SELECTION:

━━━━━━━━━━━━━━━━

This is the first post of a series about stability. I will be using some of the information provided on the old thread, improved and better organized trying to provide a complete view about the subject.
Let’s start to look at some misconceptions starting by the notion that the “capsize ratio” can give a good idea of a boat stability; that the stability of a boat can be judged looking only at the B/D ratio; that the AVS alone is per se a good measure of a boat overall stability; that a more seaworthy boat is necessarily one with a very small inverted stability, or no inverted stability at all.
First let me tell that this is a complicated matter and that no simplifications are of much use here but if conveniently explained it is not difficult to grasp or understand the big picture and when understood it will provide a much better global understanding on boat stability and on boat design making easier to understand contemporary boat design tendencies and even to chose a better and more adapted boat to one’s needs, or to stay away from the ones that are not suited.
THE CAPSIZE RATIO :
Many years ago the technical committee of the Cruising Club of America created a very simple formula that was suppose to determine if a boat had blue water capability and for doing that they centered the criteria on boat stability. The capsize ratio formula compares beam with displacement since supposedly excess beam contributes to capsize and heavy displacement supposedly reduces capsize vulnerability. The formula is just the maximum beam divided by the cube root of the displacement in cubic feet:
Capsize Ratio = Beam/Displacement.333
Capsize Ratio = Beam/Displacement.333
I don’t know if this was of some use long ago in some particular types of boats but today it is just an odd mixture of misconceptions without any use regarding evaluating boat stability, much less to evaluate a boat ability for offshore work.
The first oddity is the misconception that an increased beam makes a boat easier to capsize. That is just the opposite, beam makes a boat more difficult to capsize (and that’s why multihulls need more energy to be capsized than a monohull). The second one is that weight per se is always a favorable factor in what regards resisting a capsize and the third one is a huge omission on that formula: the position of the boat center of gravity that has a major influence in what regards stability. The CG on a boat with the same weight can vary hugely with the B/D ratio of the boat, with the type and efficiency of the keel design and with the draft of the keel that is normally related with the position where most of the ballast is located (lower or higher depending on draft).
BALLAST DISPLACEMENT RATIO (B/D)
The ballast displacement ratio is the percentage of weight of ballast regarding the total weight of the boat in light condition. It is an important factor to stability because the ballast is put has down as possible on a sailboat and therefore on the same boat more ballast will contribute to lower the center of gravity (CG). The lowering of the center of gravity is one of the factors that contributes to more stability (more righting moment) being the other two: beam and weight.
But as I had said, this is true only in the same boat or in a boat with similar hull characteristics with the same beam, the same type of keel, the same draft. Only with all those conditions reunited the increase in B/D ratio is meaningful indicating that the boat with a superior ratio will be a more stiff and powerful boat (more stable), and if both have the same weight, that it will have an overall bigger positive stability and probably a smaller inverted one (this one relates not only with the CG position but also with the cabin design).

━━━━━━━━━━━━━━━━

[Records drawn from a data source]
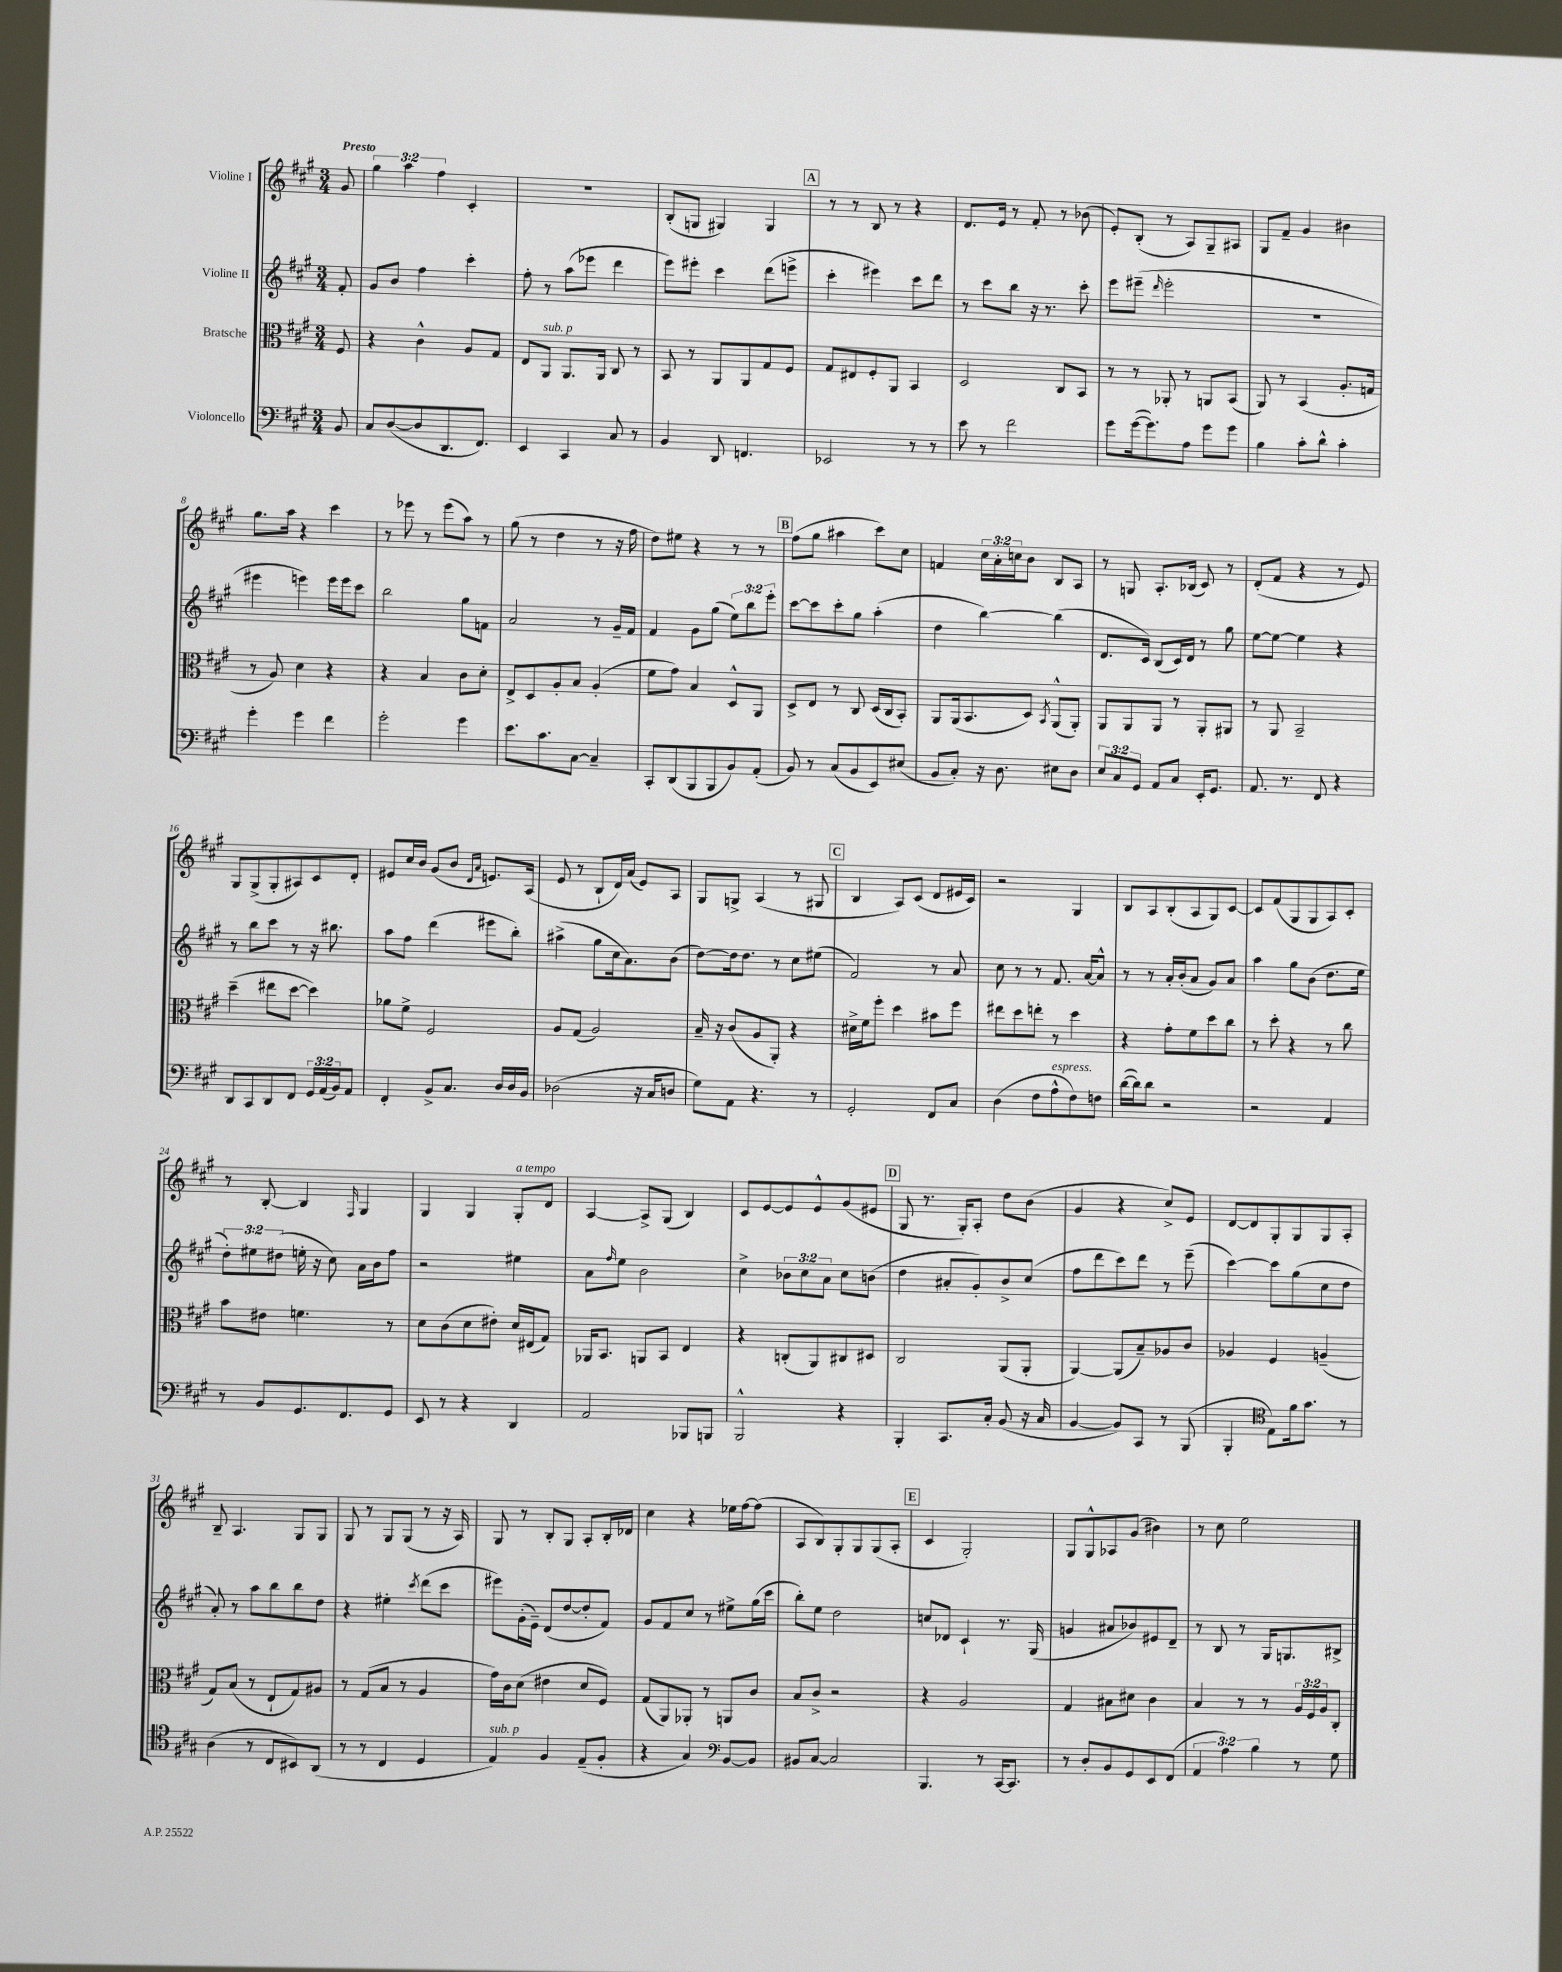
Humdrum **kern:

**kern	**kern	**kern	**kern
*staff4	*staff3	*staff2	*staff1
*clefF4	*clefC3	*clefG2	*clefG2
*k[f#c#g#]	*k[f#c#g#]	*k[f#c#g#]	*k[f#c#g#]
*M3/4	*M3/4	*M3/4	*M3/4
8BB	8F#	8f#'	8g#
=	=	=	=
8C#	4r	8g#	6gg#
([8D	.	8b	.
.	.	.	6aa
8D]	4c#^^	4ff#	.
.	.	.	6ff#
8.DD	.	.	.
.	8A	4ccc#'	4c#'
8.FF#)	.	.	.
.	8G#	.	.
=	=	=	=
4EE	8E	8ff#'	2.r
.	8AA	8r	.
4CC#	8.AA	(8aa	.
.	.	8eee-	.
.	16AA	.	.
8C#	8C#	4ddd	.
8r	8r	.	.
=	=	=	=
4BB	8BB	8eee)	(8B'
.	8r	8eee#'	8G
8DD	8AA	4ccc#	4G#)
4.FF	8AA	.	.
.	8G#	(8ddd	4G#
.	8F#	8eee^	.
=	=	=	=
2EE-	8G#	4ccc#'	8r
.	8E#	.	8r
.	8F#'	4eee#)	8B
.	8AA	.	8r
8r	4BB	8ccc#	4r
8r	.	8ddd	.
=	=	=	=
8e	2D	8r	8.d
8r	.	8ccc#	.
.	.	.	16e
2f#	.	8bb	8r
.	.	16r	8f#'
.	.	8.r	.
.	8C#	.	8r
.	8BB	8ccc#'	(8b-
=	=	=	=
8g#	8r	8eee	8e')
([16g#	8r	(8eee#~	(8B'
8.g#])	.	.	.
.	.	16qqddd	.
.	8AA-'	2eee#'	8r
8A	8r	.	8A)
8g#	8AA	.	8G#~
8g#	(8BB	.	8A#
=	=	=	=
4B	8AA)	2.r	8G#
.	8r	.	8f#~
8c#'	(4BB	.	4g#
8d^^	.	.	.
4c#'	8.A'	.	4b#
.	16G	.	.
=	=	=	=
4g#'	8r	4eee#	8.gg#
.	8A)	.	.
.	.	.	16aa
4g#	4d	4eee)	4r
4f#	4r	16eee	4ccc#
.	.	16eee	.
.	.	8ccc#	.
=	=	=	=
2g#'	4r	2bb	8r
.	.	.	8eee-
.	4B	.	8r
.	.	.	(8eee-
4g#	8c#	8gg#	8aa)
.	8d'	8f	8r
=	=	=	=
8.e	8E^	2a	(8gg#
.	8D	.	8r
8.c#	.	.	.
.	8A'	.	4dd
[8C#	8B	.	.
4C#~]	(4A'	8r	8r
.	.	16g#~	16r
.	.	16f#	16ff#
=	=	=	=
8CC#'	8f#	4f#	8dd)
(8DD	8g#)	.	8ee#
8BBB	4B	8g#	4r
8BBB	.	(8gg#	.
8BB)	8D^^	12ee)	8r
.	.	12bb	.
(8AA'	8AA	.	8r
.	.	12eee'	.
=	=	=	=
8BB)	8D^	[8ccc#	(8ff#
8r	8E	8ccc#]	8gg#
(8C#	8r	8ccc#'	4aa#
8BB	8C#	8gg#	.
8EE)	(16D	(4aa'	8ccc#)
.	16C#	.	.
(8E#	8BB')	.	8cc#
=	=	=	=
8BB	8AA	4dd	4f
8C#')	(16AA	.	.
.	8.BB	.	.
16r	.	[4bb)	24cc#
.	.	.	24a'
8.D	.	.	.
.	.	.	24cc
.	8D)	.	8b
.	8qBB	.	.
8E#	(8AA^^	(4bb]	8B
8D	8AA')	.	8A
=	=	=	=
12E	8AA	8.d	8r
12C#	.	.	.
.	8AA	.	8G
12GG#	.	.	.
.	.	16c#)	.
8AA	8AA	(8B	8.A'
8C#	8r	16c#)	.
.	.	16d	(16B-
16EE'	8AA'	8r	8c#)
8.GG#	.	.	.
.	8AA#	8gg#	8r
=	=	=	=
8.AA	8r	[8ee	(8d'
.	8AA	8ee_	8f#
8.r	.	.	.
.	2BB~	4ee]	4r
8FF#	.	.	.
4r	.	4r	8r
.	.	.	8e)
=	=	=	=
8DD	(4dd~	8r	8G#
8CC#	.	8bb	(8G#^
8DD	8ee#	8ccc#	8G#'
8FF#	[8dd	8r	8A#)
24GG#	4dd])	16r	8c#
(24AA	.	.	.
.	.	8.bb#	.
24BB)	.	.	.
8AA	.	.	8d'
=	=	=	=
4FF#'	8a-	8aa	8e#
.	8f#^	8ff#	16cc#
.	.	.	16b
8BB^	2F#	(4ddd	(8g#
8.C#	.	.	8b
.	.	.	16qqd
.	.	.	16qqa
.	.	8eee#	8.e)
16D	.	.	.
16D	.	8bb')	.
16BB	.	.	(16A
=	=	=	=
(2D-	8A	(4aa#^	8e
.	(8G#	.	8r
.	2A)	8gg#	8B`
.	.	16cc#	16d)
.	.	8.a)	(16a
16r	.	.	8e)
16C#	.	.	.
8D	.	(8b	8A
=	=	=	=
8G#)	16B~	[8dd)	8G#
.	16r	.	.
8AA	(8c#	16dd]	8G^
.	.	8.dd	.
4.r	8A	.	(4A
.	8AA')	8r	.
.	4r	8cc#	8r
8r	.	(8ee#	8G#
=	=	=	=
2GG#'	16d#^	2f#)	4B
.	16f#	.	.
.	8ff#'	.	.
.	4dd	.	8A)
.	.	.	(8c#
8FF#	8b#	8r	8d
8C#	8ff#	8a	16e#
.	.	.	16c#)
=	=	=	=
(4D	8ee#	8cc#	2r
.	8dd	8r	.
8F#	8ee'	8r	.
8A^^	8r	8.f#	.
8F#)	4dd	.	4G#
.	.	[16a	.
8F	.	8a^^]	.
=	=	=	=
([16d	4r	8r	8B
16d])	.	.	.
8d	.	8r	8A
2r	8g#'	16a'	(8B'
.	.	(16b'	.
.	8f#	8a	8A
.	8dd	8g#)	8G#)
.	8cc#	8a	[8c#
=	=	=	=
2r	8r	4aa	8c#]
.	8dd'	.	(8f#
.	4r	8gg#	8G#
.	.	(8b	8G#
4AA	8r	8.dd	8A)
.	8cc#	.	8c#'
.	.	16ee	.
=	=	=	=
8r	8b	12dd')	8r
.	.	12ee#	.
8BB	8e#	.	[8B'
.	.	(12dd#	.
8.GG#	4.f	16ee'	4B]
.	.	16r	.
.	.	8cc#)	.
8.FF#	.	.	.
.	.	.	16qqF#
.	.	16a	4G#
.	.	16b	.
8GG#	8r	8ff#	.
=	=	=	=
8EE	8d	2r	4G#
8r	(8c#	.	.
4r	8d	.	4G#
.	8e#')	.	.
4DD	16d	4ee#	8G#'
.	(16E#	.	.
.	8G#)	.	8d
=	=	=	=
2AA	16AA-	8a	[4A
.	8.BB	.	.
.	.	16qqff#	.
.	.	8ee	.
.	8AA	2b	8A^]
.	8BB	.	(8G#
8BBB-	4E	.	4B)
8BBB	.	.	.
=	=	=	=
2BBB^^	4r	4cc#^	8c#
.	.	.	[8e
.	(8C'	12b-	8e]
.	.	12cc#	.
.	8AA)	.	8e^^
.	.	12a	.
4r	8C#	8cc#	(8g#
.	8D#	(8b	8e#
=	=	=	=
4BBB'	2C#	4dd	8G#
.	.	.	8.r
8.CC#	.	8a#'	.
.	.	.	16G#')
.	.	8g#')	8A'
16C#'	.	.	.
(8BB	(8AA	8b^	8dd
16r	8AA'	(8cc#	(8b
16C#	.	.	.
=	=	=	=
[4BB	[4AA)	8ff#	4g#
.	.	8ddd	.
8BB])	(8AA]	8ccc#)	4r
8CC#	8B~)	8ddd	.
8r	8A-	8r	8cc#^)
(8BBB	8c#	(8eee~	8e
=	=	=	=
4BBB'	4A-	[4ccc#)	[8d
.	.	.	8d]
*clefC4	*	*	*
8E)	4F#	8ccc#]	8G#'
16f#	.	(8gg#	8G#
8.g#	.	.	.
.	(4A~	8cc#	8G#
8r	.	8dd	8A'
=	=	=	=
(4A	8G#)	8a')	8B~
.	(8B	8r	4.A
8r	8r	8aa	.
8C#	8E`	8bb	.
8BB#)	8G#)	8bb	8G#
(8AA	8A#	8dd	8G#
=	=	=	=
8r	8r	4r	8G#
8r	(8G#	.	8r
4C#	8B	4ee#'	8G#
.	8r	.	(8G#
.	.	8qccc#	.
4D	4A	(8ddd	8r
.	.	8ccc#	16r
.	.	.	16A)
=	=	=	=
4E)	16g#)	8eee#)	8G#
.	16c#	.	.
.	(8d	(16g#'	8r
.	.	16e~)	.
4F#	4e#	(8d	8B'
.	.	[8dd	8G#
(8E~	8d	8dd']	8A'
8F#'	8F#)	8f#)	16B'
.	.	.	16d-
=	=	=	=
4r	(8G#	8g#	4cc#
.	8AA)	8f#	.
4G#)	8AA-'	8cc#	4r
.	8r	8r	.
*clefF4	*	*	*
[8BB	8AA	8ee#^	16ee-
.	.	.	[16ff#
8BB]	8c#	(16gg#	(8ff#]
.	.	16ccc#	.
=	=	=	=
8BB#	8B	8bb')	8A
[8C#	8c#^	8ee	8B)
2C#]	2r	2dd	8G#'
.	.	.	8G#
.	.	.	(8G#
.	.	.	8A'
=	=	=	=
4.BBB	4r	8cc	4c#
.	.	8d-	.
.	2A	4c#`	2G#')
8r	.	.	.
[16CC#	.	8.r	.
8.CC#]	.	.	.
.	.	(16G#	.
=	=	=	=
8r	4G#	4g	8G#
8D'	.	.	8G#^^
8BB	8B#	8a#	8A-
8GG#	8d#	8b-)	(8g#
8EE	4c#	8e#	4b#)
(8FF#	.	8d~	.
=	=	=	=
6AA	4B	8r	8r
.	.	8B	8cc#
6A)	.	.	.
.	8r	8r	2ee
6B	.	.	.
.	8r	16G#	.
.	.	8.G	.
8r	24A	.	.
.	24F#	.	.
.	24A	.	.
8G#	8C#'	8B#^	.
==	==	==	==
*-	*-	*-	*-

━━━━━━━━━━━━━━━━

GIVEN PROBLEM:
Continue the post on sailboat stability, picking up after its last sentence.

EXPECTED ANSWER:
Regarding different boats the B/D ratio can be very misleading in what regards the boat CG and the effect the same has on stability. Let’s have as example two 40ft performance cruisers one with some years already, the 1996 Jim Taylor Sabre 402 and the 2011 Finot/Conq Pogo 12.50: The Sabre has a considerable bigger B/D ratio (39%) than the Pogo (34%).
The ones that think that B/D per se is an indication of a superior stability would say that the Sabre has a superior stability, especially a superior reserve stability and a better AVS. Well, no, the Sabre 402 has an AVS of 114º while the Pogo 12.50 has one of 124º. That is due to mostly with different keels: An almost non bulbed keel with less draft on the Sabre (1.89M) and a swing keel with most of the ballast on the bottom and bigger draft (3.00M) on the Pogo 12.50. That gives to the Pogo a lower CG not withstanding the inferior B/D ratio.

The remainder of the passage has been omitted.